▸ YOUR INSTRUCTIONS: Please count the lines in the entries below that include the word "медицинских", and give only the number.

Segment Open

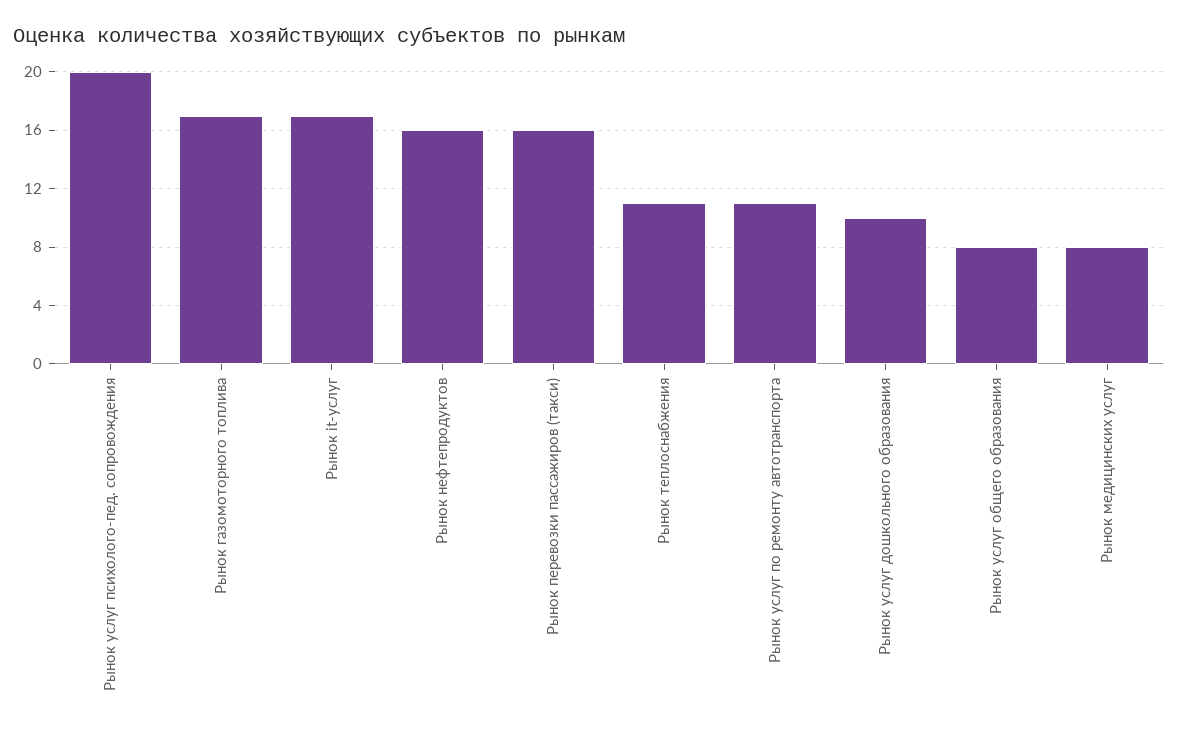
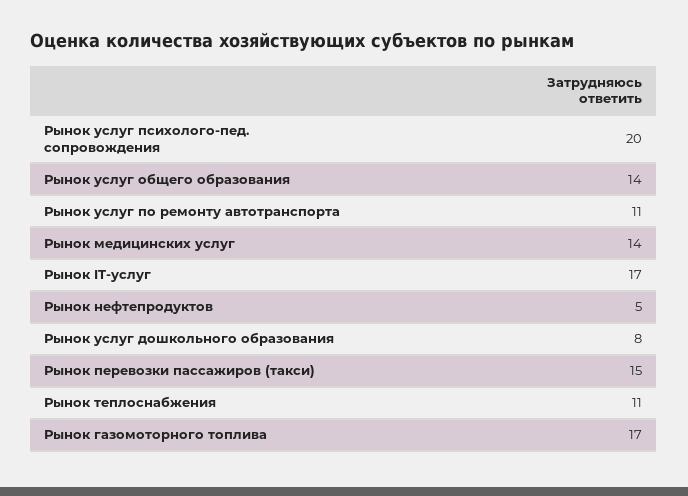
  {
    "Рынок услуг психолого-пед. сопровождения": 20,
    "Рынок газомоторного топлива": 17,
    "Рынок it-услуг": 17,
-   "Рынок нефтепродуктов": 16,
+   "Рынок нефтепродуктов": 5,
-   "Рынок перевозки пассажиров (такси)": 16,
+   "Рынок перевозки пассажиров (такси)": 15,
    "Рынок теплоснабжения": 11,
    "Рынок услуг по ремонту автотранспорта": 11,
-   "Рынок услуг дошкольного образования": 10,
+   "Рынок услуг дошкольного образования": 8,
-   "Рынок услуг общего образования": 8,
+   "Рынок услуг общего образования": 14,
-   "Рынок медицинских услуг": 8
+   "Рынок медицинских услуг": 14
  }

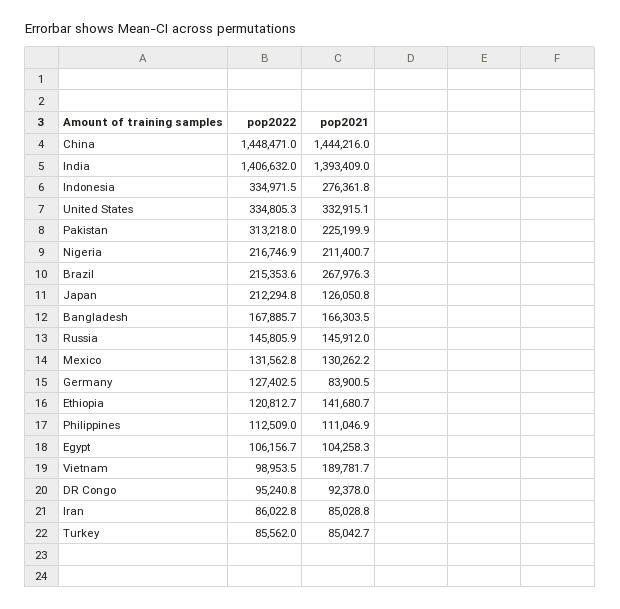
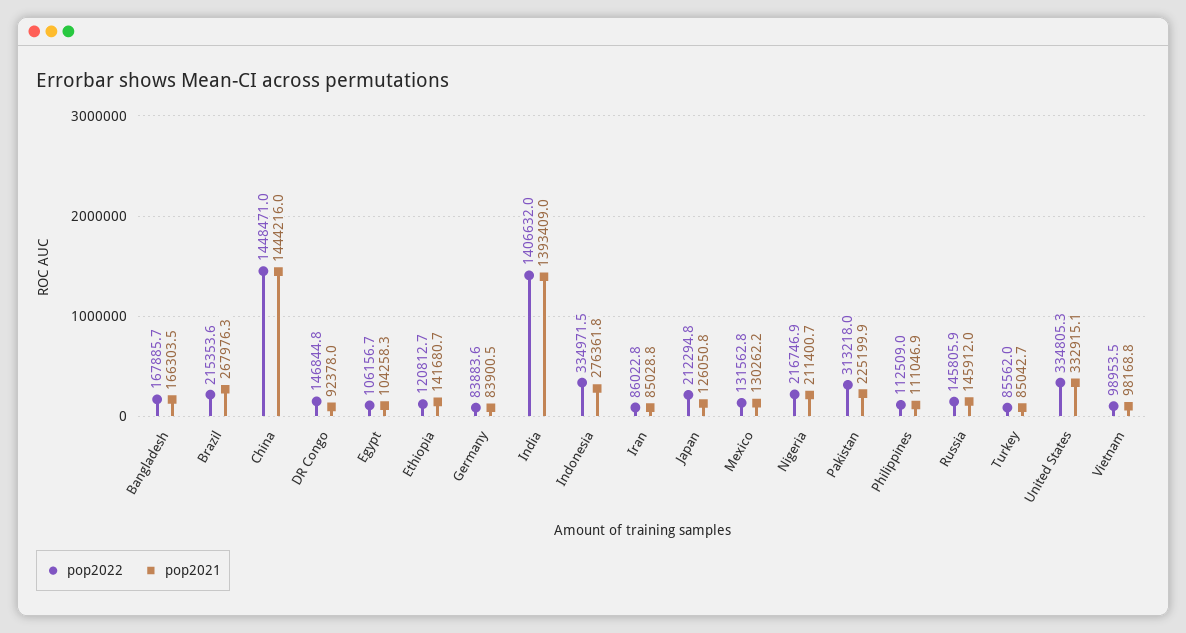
  {
    "pop2022": {
      "China": 1448471,
      "India": 1406632,
      "Indonesia": 334971.5,
      "United States": 334805.3,
      "Pakistan": 313218,
      "Nigeria": 216746.9,
      "Brazil": 215353.6,
      "Japan": 212294.8,
      "Bangladesh": 167885.7,
      "Russia": 145805.9,
      "Mexico": 131562.8,
-     "Germany": 127402.5,
+     "Germany": 83883.6,
      "Ethiopia": 120812.7,
      "Philippines": 112509,
      "Egypt": 106156.7,
      "Vietnam": 98953.5,
-     "DR Congo": 95240.8,
+     "DR Congo": 146844.8,
      "Iran": 86022.8,
      "Turkey": 85562
    },
    "pop2021": {
      "China": 1444216,
      "India": 1393409,
      "Indonesia": 276361.8,
      "United States": 332915.1,
      "Pakistan": 225199.9,
      "Nigeria": 211400.7,
      "Brazil": 267976.3,
      "Japan": 126050.8,
      "Bangladesh": 166303.5,
      "Russia": 145912,
      "Mexico": 130262.2,
      "Germany": 83900.5,
      "Ethiopia": 141680.7,
      "Philippines": 111046.9,
      "Egypt": 104258.3,
-     "Vietnam": 189781.7,
+     "Vietnam": 98168.8,
      "DR Congo": 92378,
      "Iran": 85028.8,
      "Turkey": 85042.7
    }
  }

Segment Closed

▸ OUTPUT: 2